It’s been ~4 years since How to query date of entry addition to the Materials Project? and this is pretty critical to an upcoming manuscript on generative models, so hoping to get a bit more visibility. In particular, I’m hoping to unconditionally generate some number of candidate structures (e.g. 10 million) and see how many match the second half time-split of Materials Project entries, e.g. all entries that were added after YYYY/MM/DD (whatever date approximately splits it in half). Since this is more in a materials discovery context, I’d be interested in probing the first date it ever appeared on Materials Project, so created_at looks promising (similar to what was mentioned in the linked matsci post above). Would be great to get some confirmation if that’s the case.
Any recommendations on going about this? Feedback/alternative suggestions on a higher-level welcome too.
Hi @sgbaird, one of the easiest ways to do this would be to look at the mp-id. We assign those sequentially, so higher mp-ids are newer materials. You could use that to figure out where to split the materials. I’m not as familiar with the specifics of how to determine when a material was first added though.

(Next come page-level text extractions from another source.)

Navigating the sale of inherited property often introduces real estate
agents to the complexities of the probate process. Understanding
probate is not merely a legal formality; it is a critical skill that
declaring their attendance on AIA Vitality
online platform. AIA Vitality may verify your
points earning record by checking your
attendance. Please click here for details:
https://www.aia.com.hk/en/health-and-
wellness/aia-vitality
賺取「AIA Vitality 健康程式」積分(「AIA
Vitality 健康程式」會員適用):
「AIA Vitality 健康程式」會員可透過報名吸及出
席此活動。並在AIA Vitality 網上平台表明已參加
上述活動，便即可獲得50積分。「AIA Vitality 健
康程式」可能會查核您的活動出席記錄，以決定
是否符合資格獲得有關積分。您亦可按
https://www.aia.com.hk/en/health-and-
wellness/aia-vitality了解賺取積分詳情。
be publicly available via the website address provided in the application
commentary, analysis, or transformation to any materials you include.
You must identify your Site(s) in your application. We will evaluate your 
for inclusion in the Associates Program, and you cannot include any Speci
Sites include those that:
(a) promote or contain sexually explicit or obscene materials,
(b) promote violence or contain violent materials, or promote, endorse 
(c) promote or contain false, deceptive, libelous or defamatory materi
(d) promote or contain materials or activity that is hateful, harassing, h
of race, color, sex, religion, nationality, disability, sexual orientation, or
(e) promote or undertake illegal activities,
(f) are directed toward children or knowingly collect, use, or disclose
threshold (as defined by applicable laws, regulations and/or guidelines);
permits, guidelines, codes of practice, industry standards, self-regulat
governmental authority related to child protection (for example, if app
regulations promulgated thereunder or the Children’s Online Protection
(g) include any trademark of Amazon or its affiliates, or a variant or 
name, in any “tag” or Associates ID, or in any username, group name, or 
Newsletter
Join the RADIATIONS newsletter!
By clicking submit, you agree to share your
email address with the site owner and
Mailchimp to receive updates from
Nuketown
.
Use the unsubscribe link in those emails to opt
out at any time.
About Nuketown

As an FYI, you’ll probably want to make sure to pull data from our new api rather than the legacy API in mapidoc. You might be able to look at the dates of the individual tasks listed in origins to see the first appearance of a material.
FYI, I frequently generate splits in time using the ICSD information, you can do this via the references attribute of the snl object that can be returned by the legacy MPRester.query. You can then parse the references attribute using pybtex and get the years. I have a script somewhere to do this - I’ll take a look and see if I can post it later today.
@rkingsbury that makes a lot of sense that MPIDs would be assigned sequentially and would certainly be the most straightforward approach. Thanks! Great suggestion about converting over to the new API. The directions in the " Accessing Data" section seem pretty straightforward.